Suha, Arafat’s estranged wife, is not a candidate for power, but she has shown at least a short-term capacity to make a nuisance of herself and turn the entire succession issue into a soap opera. France, by virtue of Arafat’s presence, has become a player of sorts. Apropos Suha, ostensibly Arafat’s heir, there is the money question: reliable Palestinian sources estimate that Arafat squirreled away well more than 1 billion dollars in donor funds and revenues, and converted them into such diverse investments as ownership of Algeria’s cell phone network; whoever controls them now has access to power and influence. Here the key figure is Mohammad Rashid, a controversial, and non-Palestinian, financial manipulator in Arafat’s entourage.
Then there are the outside actors, each capable of seeking to influence the Palestinian scene. Syria and Hezbollah — read: Iran — have developed strong financial and even operational links to the more radical movements. Egypt, with its interest in ensuring an orderly withdrawal from Gaza, which it once occupied, and Jordan, with long-standing influence among circles in the West Bank — formerly part of the Hashemite Kingdom — cannot and might not wish to avoid the role of powerbrokers.
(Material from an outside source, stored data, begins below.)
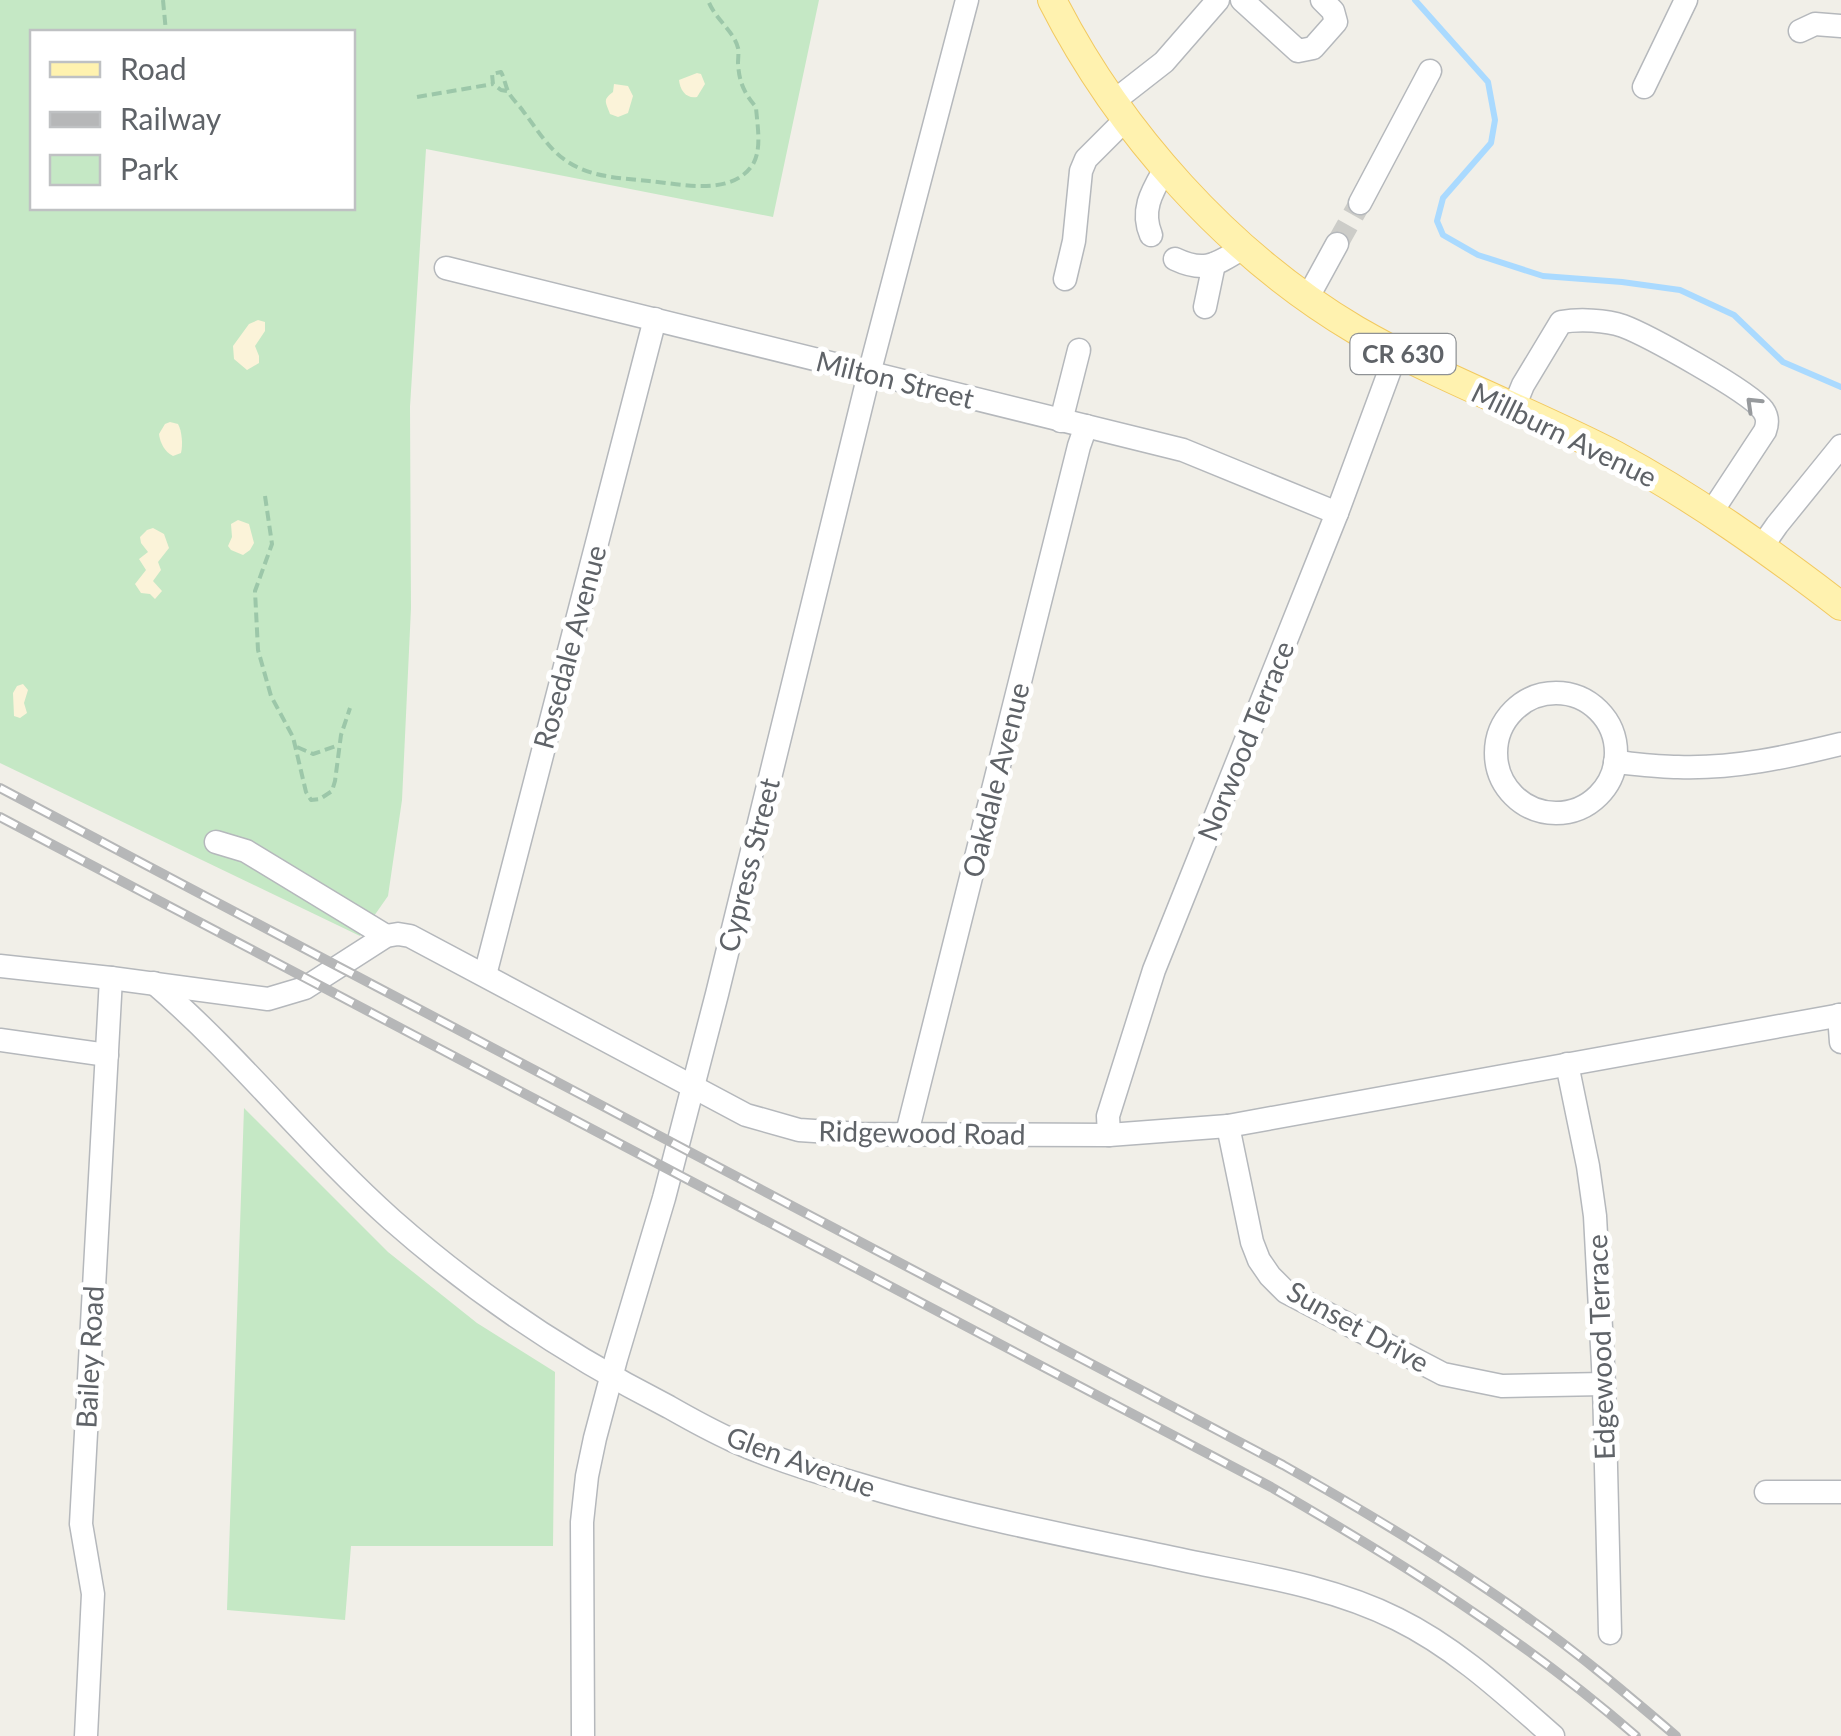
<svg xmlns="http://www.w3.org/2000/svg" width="1841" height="1736" viewBox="0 0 1841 1736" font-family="Lato,sans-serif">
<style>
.green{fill:#c5e8c5;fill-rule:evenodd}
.sand{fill:#fbf3d9}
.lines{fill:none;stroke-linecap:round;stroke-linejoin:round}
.stream{stroke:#aadaff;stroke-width:6}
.minor-tunnel{stroke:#ccccc8;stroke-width:22;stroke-dasharray:22 11;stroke-linecap:butt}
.minor-casing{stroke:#b5b8bc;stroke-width:25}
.major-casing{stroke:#f2c960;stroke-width:30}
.path{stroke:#9cc7a9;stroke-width:4;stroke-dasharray:10 5;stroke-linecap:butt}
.minor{stroke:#fff;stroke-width:22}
.major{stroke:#fff2af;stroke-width:28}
.rail-casing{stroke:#b6b7b8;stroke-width:10}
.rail{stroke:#fff;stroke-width:6;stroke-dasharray:19;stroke-linecap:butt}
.oneway{stroke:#979a9d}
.labels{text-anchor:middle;stroke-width:10;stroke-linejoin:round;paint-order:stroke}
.shield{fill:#fff;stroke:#8f9295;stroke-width:2.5}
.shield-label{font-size:25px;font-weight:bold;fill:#5f6368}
.street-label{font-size:28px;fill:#5f6368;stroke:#fff}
</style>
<rect width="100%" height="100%" fill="#f1efe8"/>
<g class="green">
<path d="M 0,0 L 819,0 L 773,217 L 426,149 L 410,407 L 411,608 L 402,800 L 388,896 L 360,936 L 0,763 ZM 32,32 L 352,32 L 352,208 L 32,208 Z"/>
<polygon points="244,1108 388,1252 477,1323 555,1372 553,1546 351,1546 345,1620 227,1610"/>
</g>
<g class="sand">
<path d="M 697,73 L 701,74 L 705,84 L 697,97 C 686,99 680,90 679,80 Z"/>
<path d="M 614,84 L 628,86 L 633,96 L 628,113 L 618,117 L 610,114 C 606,102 602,100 613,92 Z"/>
<polygon points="258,320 265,322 265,331 255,346 259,356 259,363 247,370 234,359 233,346 249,324"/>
<path d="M 170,422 L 178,424 C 182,431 183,445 181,453 L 173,456 C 165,452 160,443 159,434 L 165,424 Z"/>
<polygon points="238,520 249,524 254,543 250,550 243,555 231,550 228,546 232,537 231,524"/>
<polygon points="153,528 164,534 169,548 158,562 161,570 153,581 162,591 155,599 150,594 141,593 135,584 146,570 139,559 148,552 141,543 140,537 147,530"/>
<polygon points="23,684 28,690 24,703 27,713 20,718 14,716 13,693 17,686"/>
</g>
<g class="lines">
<polyline class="stream" points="1415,0 1488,82 1495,120 1491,143 1443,198 1437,221 1443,235 1478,255 1543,276 1622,282 1680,290 1734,315 1783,362 1841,387"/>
<polyline class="minor-tunnel" points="1337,244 1360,203"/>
<defs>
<g id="minor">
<polyline points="1242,0 1298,51 1313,48 1336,22 1333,11 1322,0"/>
<polyline points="1800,31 1815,24 1841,26"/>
<polyline points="1644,87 1686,0"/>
<polyline points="1114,101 1164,62 1218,0"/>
<polyline points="1360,203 1430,71"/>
<path d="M 1151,235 C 1140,209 1153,190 1166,167"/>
<path d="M 1175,259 C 1207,274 1217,263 1245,247"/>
<polyline points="446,268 1183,450 1337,513"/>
<polyline points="1065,279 1074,241 1081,171 1086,159 1127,118"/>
<polyline points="1308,297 1337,244"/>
<polyline points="1205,307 1214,264"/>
<path d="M 1514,407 L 1523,385 L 1561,322 C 1579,319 1606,320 1623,326 C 1647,335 1749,391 1763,410 C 1768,417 1768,423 1765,431 L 1711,513"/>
<polyline points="1061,421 1079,350"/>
<polyline points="1761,548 1777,525 1841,446"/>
<circle cx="1556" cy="753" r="60"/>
<path d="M 1615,762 C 1636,764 1657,767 1678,767 C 1733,769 1788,757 1841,744"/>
<polyline points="216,842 246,851 386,936"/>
<polyline points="0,966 111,978 268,999 305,988 386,936 398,934 410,936 746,1115 799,1130 861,1134 1109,1135 1228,1126 1841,1015"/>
<polyline points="485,975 655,319"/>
<path d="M 154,983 C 239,1056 308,1145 392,1220 C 476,1294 569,1356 669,1407 C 690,1419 712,1431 734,1441 C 774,1459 816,1472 858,1484 C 967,1517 1080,1538 1192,1562 C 1261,1576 1333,1587 1397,1619 C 1456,1648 1504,1693 1553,1736"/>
<polyline points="1839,1015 1841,1042"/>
<polyline points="0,1040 107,1055"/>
<polyline points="1567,1064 1588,1166 1595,1216 1604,1384 1610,1633"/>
<polyline points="1228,1126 1252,1242 1259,1260 1270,1276 1286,1292 1443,1374 1502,1386 1604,1384"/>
<polyline points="907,1133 1079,446 1086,426"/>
<polyline points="1109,1135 1108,1116 1154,970 1337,513 1397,351"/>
<polyline points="1766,1492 1841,1492"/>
<polyline points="86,1736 93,1594 81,1524 111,978"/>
<polyline points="583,1736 582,1522 587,1476 595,1438 616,1359 664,1198 717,994 869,374 967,0"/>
</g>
<path id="major" d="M 1052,0 C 1119,132 1228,254 1356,330 C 1439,378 1530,411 1615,455 C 1695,498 1769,551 1841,606"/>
</defs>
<use href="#minor" class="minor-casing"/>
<use href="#major" class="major-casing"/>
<g class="path">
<polyline points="163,0 166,32"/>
<path d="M 507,91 L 501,90 L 493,84 L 492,74 L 501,72 C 505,79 505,86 509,93 C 512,99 519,105 523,111 C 537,129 549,150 568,162 C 593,178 622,178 649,181 C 681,184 729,196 751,167 C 763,152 757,124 756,107 C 744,93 739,82 738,63 C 738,60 739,50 738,48 C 734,31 714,18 708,0"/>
<polyline points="417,97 493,84"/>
<polyline points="265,496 272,544 255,591 258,650 271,696 293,737 306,792 311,800 320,799 332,791 335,781 341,735 350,708"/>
<polyline points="297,747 313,754 339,745"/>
</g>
<use href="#minor" class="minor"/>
<use href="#major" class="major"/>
<defs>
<g id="rail">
<path d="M 0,788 L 1283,1465 C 1368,1513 1452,1563 1531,1620 C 1582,1656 1629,1696 1676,1736"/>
<path d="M 0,817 L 1271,1487 C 1399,1561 1524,1639 1636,1736"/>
</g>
</defs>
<use href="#rail" class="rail-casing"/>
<use href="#rail" class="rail"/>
</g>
<defs><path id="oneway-chevron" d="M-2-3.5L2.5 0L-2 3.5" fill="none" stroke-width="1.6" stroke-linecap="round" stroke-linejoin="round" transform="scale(2.5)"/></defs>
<use class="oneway" href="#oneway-chevron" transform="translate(1753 404) rotate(-136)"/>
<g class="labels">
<rect class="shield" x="1350.5" y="334" width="105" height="40" rx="8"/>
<g class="shield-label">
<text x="1403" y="363">CR 630</text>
</g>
<g class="street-label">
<text transform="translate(895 380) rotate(14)" y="10">Milton Street</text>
<text transform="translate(1564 435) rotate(26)" y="10">Millburn Avenue</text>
<text transform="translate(570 647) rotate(-75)" y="10">Rosedale Avenue</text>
<text transform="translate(1246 741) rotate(-68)" y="10">Norwood Terrace</text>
<text transform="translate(996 780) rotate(-76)" y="10">Oakdale Avenue</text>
<text transform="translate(749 865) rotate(-76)" y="10">Cypress Street</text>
<text transform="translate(922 1133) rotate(1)" y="10">Ridgewood Road</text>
<text transform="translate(1358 1327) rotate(29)" y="10">Sunset Drive</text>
<text transform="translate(1601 1347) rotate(-92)" y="10">Edgewood Terrace</text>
<text transform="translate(90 1357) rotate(-87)" y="10">Bailey Road</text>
<text transform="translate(801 1462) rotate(20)" y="10">Glen Avenue</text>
</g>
</g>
<rect x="30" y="30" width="325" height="180" fill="#ffffff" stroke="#bfc1c3" stroke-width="2.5"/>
<rect x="50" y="62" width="50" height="15" fill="#fff2af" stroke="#bfc1c3" stroke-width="2.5"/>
<text x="120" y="80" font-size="30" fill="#5f6368">Road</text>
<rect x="50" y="112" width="50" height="15" fill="#b6b7b8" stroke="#bfc1c3" stroke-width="2.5"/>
<text x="120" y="130" font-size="30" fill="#5f6368">Railway</text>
<rect x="50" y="155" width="50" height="30" fill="#c5e8c5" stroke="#bfc1c3" stroke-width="2.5"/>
<text x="120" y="180" font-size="30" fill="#5f6368">Park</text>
</svg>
That leaves the United States and Israel. They could have tremendous influence over the course of events. But it is not enough to counsel that they “do no harm.” Harm could emerge from a hands-off policy.
Does Arafat’s departure from the scene mean that President Bush will finally get seriously involved and seek to embrace a moderate Palestinian leader? How does Israel handle a request from, say, Rajoub to enable him to move a Palestinian police force from one West Bank city to another — Israel controls the space in between — in order to support a particular side in a struggle for power? Under what circumstances does a Bush or Sharon gesture become a kiss of death for a Palestinian moderate vying for authority?
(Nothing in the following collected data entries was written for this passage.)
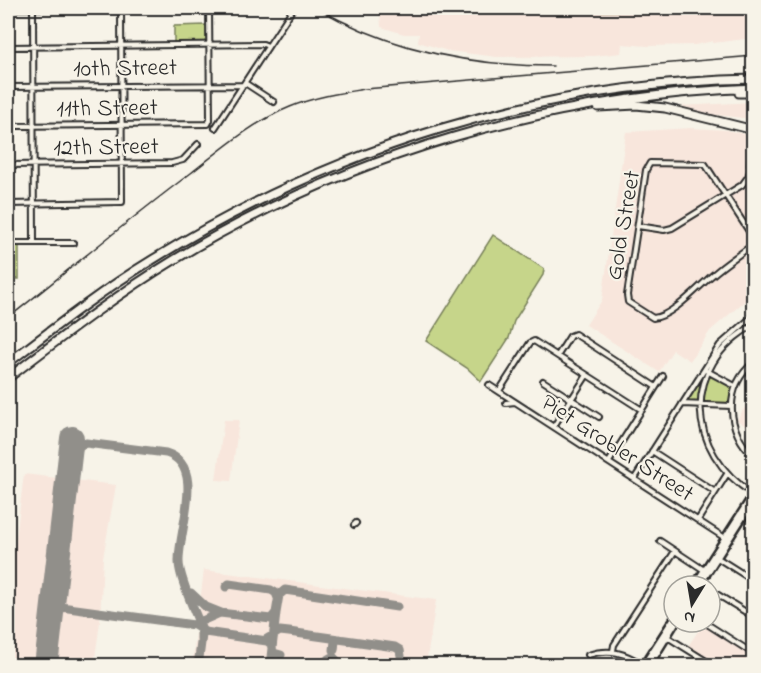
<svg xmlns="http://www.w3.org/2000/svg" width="761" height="673" viewBox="0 0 761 673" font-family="'Indie Flower',sans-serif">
	<rect width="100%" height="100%" fill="#f7f3e8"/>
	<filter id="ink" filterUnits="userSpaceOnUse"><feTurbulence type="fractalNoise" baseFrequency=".0167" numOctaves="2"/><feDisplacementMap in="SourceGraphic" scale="12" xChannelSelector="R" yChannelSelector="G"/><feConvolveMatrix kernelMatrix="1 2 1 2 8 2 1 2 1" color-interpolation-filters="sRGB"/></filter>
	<g filter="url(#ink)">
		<!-- built -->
		<path fill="#f8e6dc" d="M631 8H753V38L713 43V41L695 45 648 46 622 44 621 53 594 56 497 57 448 51 418 42 419 34H404L381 27 380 13 630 11Z
			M753 102V119H752L708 114 681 106Z
			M691 128 726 130 753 136V294L710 331 690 361 673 350 659 372 586 325 602 300 626 132Z
			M753 394V431L737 420Z
			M224 420H239L231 481 216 480Z
			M24 474 116 485 103 558 100 622 94 665H8V603Z
			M204 570 436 600 426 665H192Z
			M703 624 753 657V665H718L688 646Z"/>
		<!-- green -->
		<path fill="#c6d58a" stroke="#78805a" stroke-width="1.5" d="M380 8H631V11L381 13Z
			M206 25V40L204 42 174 43V26Z
			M493 235 544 269 543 275 514 321 509 338 481 381 467 368 426 341Z
			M8 245H19V279H8Z
			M704 374 699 404 685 403 702 375Z
			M709 374 732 387 729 404 703 403 704 388Z"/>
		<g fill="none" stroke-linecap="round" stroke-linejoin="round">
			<!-- taxiway -->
			<path stroke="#918f8a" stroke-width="9" d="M70 457 75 447 86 443 166 453C207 465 178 530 179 562 179 578 195 611 201 628V639
				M226 587 229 584 271 590 276 593 278 598
				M54 591 55 602 61 607 194 625 205 632 267 641 271 644 272 648
				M191 593 206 607 221 613
				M51 618 56 609 63 607
				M195 624 220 613 271 619 276 613 279 595 285 590 397 607
				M265 640 280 631 289 632 395 647 400 650 401 656
				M272 649 274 653 281 655
				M334 650 335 641 339 639
				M326 661 333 657 339 663
				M198 666 202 635
				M199 666 205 663 226 666
				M270 666 276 613
				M399 666 400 665"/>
			<!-- runway -->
			<path stroke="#918f8a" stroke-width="24" d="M46 666 72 438"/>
			<!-- minor casing -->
			<g stroke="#2b2b2b" stroke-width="8">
				<path id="minor" d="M8 8H86
					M33 8 34 243
					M8 47 263 44 268 46
					M245 83 274 102
					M8 87 243 85
					M8 126 208 124 210 120 209 8
					M215 128 292 10 291 8
					M750 164 754 141
					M8 165 172 163 183 160 198 144
					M748 177 754 181
					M8 204 122 202 121 8
					M638 226 664 230 672 228 742 185 748 177 754 160
					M754 239 705 164 650 163 646 170 627 295 628 302 653 318C672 317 701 284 716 272 728 262 741 253 754 244
					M8 243H74
					M558 355 570 336 575 334 656 387
					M754 362C723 388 726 430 754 457
					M707 371 735 386
					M543 381 599 417
					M489 385 725 538
					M499 391 530 343 534 341 642 410
					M506 403 515 402
					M682 404 731 406
					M554 426 587 375
					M652 451 715 492
					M609 462 663 376
					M635 478 720 345 754 315
					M753 494C686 452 680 365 754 325
					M746 512 754 517
					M698 520 727 474
					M354 525 356 523
					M660 541 704 570
					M716 557 754 581
					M710 590 754 617
					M704 622 754 654
					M666 636 714 666
					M613 651 614 645 675 551
					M588 655C610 648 625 653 644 665"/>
			</g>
			<!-- primary casing -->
			<g stroke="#2b2b2b" stroke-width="10">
				<path id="primary" d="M694 586 754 493
					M699 586 754 500
					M643 666 674 618
					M649 666 676 622"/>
			</g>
			<!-- motorway casing -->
			<g stroke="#2b2b2b" stroke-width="11">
				<path id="motorway" d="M739 93H754
					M598 107 636 105 665 108 754 130
					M8 363C55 327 101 291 152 260 334 147 539 83 754 79
					M8 378C62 337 116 295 174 260 349 154 549 96 754 88"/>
			</g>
			<!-- minor -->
			<use href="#minor" stroke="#f7f3e8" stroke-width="4"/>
			<!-- primary -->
			<use href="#primary" stroke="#f7f3e8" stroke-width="5"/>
			<!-- motorway -->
			<use href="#motorway" stroke="#f7f3e8" stroke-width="7"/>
			<!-- rail -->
			<path stroke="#2b2b2b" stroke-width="1.5" d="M317 8C390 50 469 66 553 66
				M8 318C69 270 128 220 191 173 222 149 253 122 290 107 314 97 339 93 365 89L754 56"/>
		</g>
	</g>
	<g text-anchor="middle" stroke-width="4.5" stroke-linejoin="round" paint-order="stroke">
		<!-- street labels -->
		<g font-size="24" fill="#2b2b2b" stroke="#f7f3e8">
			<text transform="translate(125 67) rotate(-1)" y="8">10th Street</text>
			<text transform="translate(107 107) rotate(-1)" y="8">11th Street</text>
			<text transform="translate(106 146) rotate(-1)" y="8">12th Street</text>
			<text transform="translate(622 225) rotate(-80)" y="8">Gold Street</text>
			<text transform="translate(618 447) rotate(33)" y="8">Piet Grobler Street</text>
		</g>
	</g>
	<!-- margin -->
	<rect width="761" height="673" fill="none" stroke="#f7f3e8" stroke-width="30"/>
	<rect x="15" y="15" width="731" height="643" fill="none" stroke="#2b2b2b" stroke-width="2" filter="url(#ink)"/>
	<!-- north arrow -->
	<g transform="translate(692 604) rotate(191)"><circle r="28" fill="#f7f3e8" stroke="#a5a39c" stroke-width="1.5"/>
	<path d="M0-4.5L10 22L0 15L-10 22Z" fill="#2b2b2b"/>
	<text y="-9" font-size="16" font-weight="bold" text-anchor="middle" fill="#2b2b2b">N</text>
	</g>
</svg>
The United States and Israel should stick to issues, not personalities. Bush, at least, has already projected an American vision of a viable two-state solution. If Sharon were finally to adopt a realistic strategy for peace with the Palestinians and offer to coordinate Israel’s departure from Gaza with a moderate and stable Palestinian leadership — even as he proceeds with preparations to do it unilaterally — this might constitute a valid incentive for the Palestinian “good guys” to win the day.
Only Bush could make Sharon do that.
Yossi Alpher, a former senior adviser to Prime Minister Ehud Barak and former director of the Jaffee Center for Strategic Studies, is co-editor of bitterlemons.org and bitterlemons-international.org.